Haciendo gala de un geométrico diseño de sus personajes, una correcta realización y ciertas fugas al terror, El Bola involucra hasta tal punto al espectador en la historia que le provoca toda la rabia e indignación posibles. Cómo olvidar escenas tan conseguidas como la de la paliza de pasado el ecuador de la película o aquellas en las que Pablo miente a su mejor amigo cuando éste le pregunta cómo se ha hecho los moratones de su cuerpo con el único fin de que no descubra el infierno que vive en casa. Sin embargo, por las rendijas de El Bola se cuela la esperanza al ofrecer un emocionante retrato de la amistad, enseñándonos que los amigos están en lo bueno -la secuencia, ya antológica, en el parque de atracciones- y en lo malo, personificación de ese balón de oxígeno imprescindible para escapar de la realidad. Personalmente, considero que la película debería ser de visionado obligatorio en los colegios, para así ayudar a concienciar a la población desde bien pequeños de una lacra que, en cierta medida, sigue siendo un tema tabú.

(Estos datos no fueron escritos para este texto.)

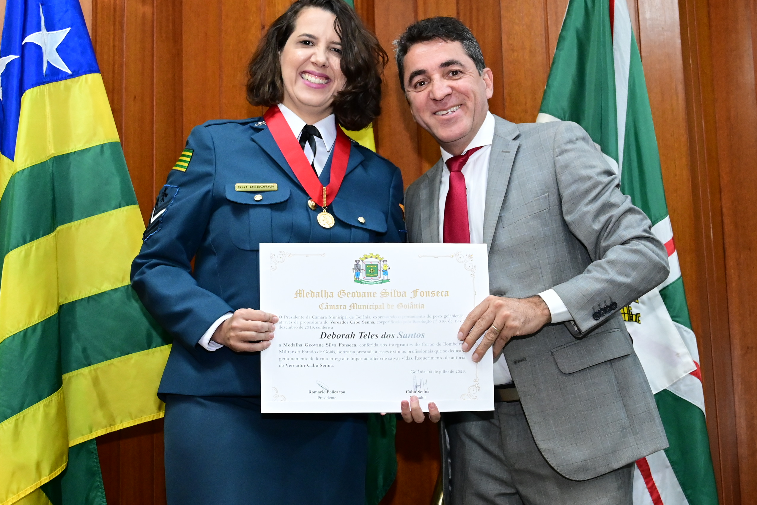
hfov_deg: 33.9
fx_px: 1241
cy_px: 217
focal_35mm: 59
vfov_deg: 23.0
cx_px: 380
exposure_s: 1/125
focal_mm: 34.5
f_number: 4.5
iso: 4000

En definitiva, El Bola supuso el estimulante debut en la dirección de un Achero Mañas, quien más tarde volvería a dar muestras de su talento en las igualmente recomendables Noviembre (2003) y Todo lo que tú quieras (2010). Ganadora del Mejor Guión en el Festival de Sundance y de 4 Goyas -Mejor Película y Guión Original incluidos-, El Bola es una subyugante y comprometido documento cinematográfico que demostró que se puede abordar un tema delicado de forma franca, sin maniqueísmos y altas dosis de sensibilidad. Una subyugante película para quien tenga, simple y llanamente, corazón.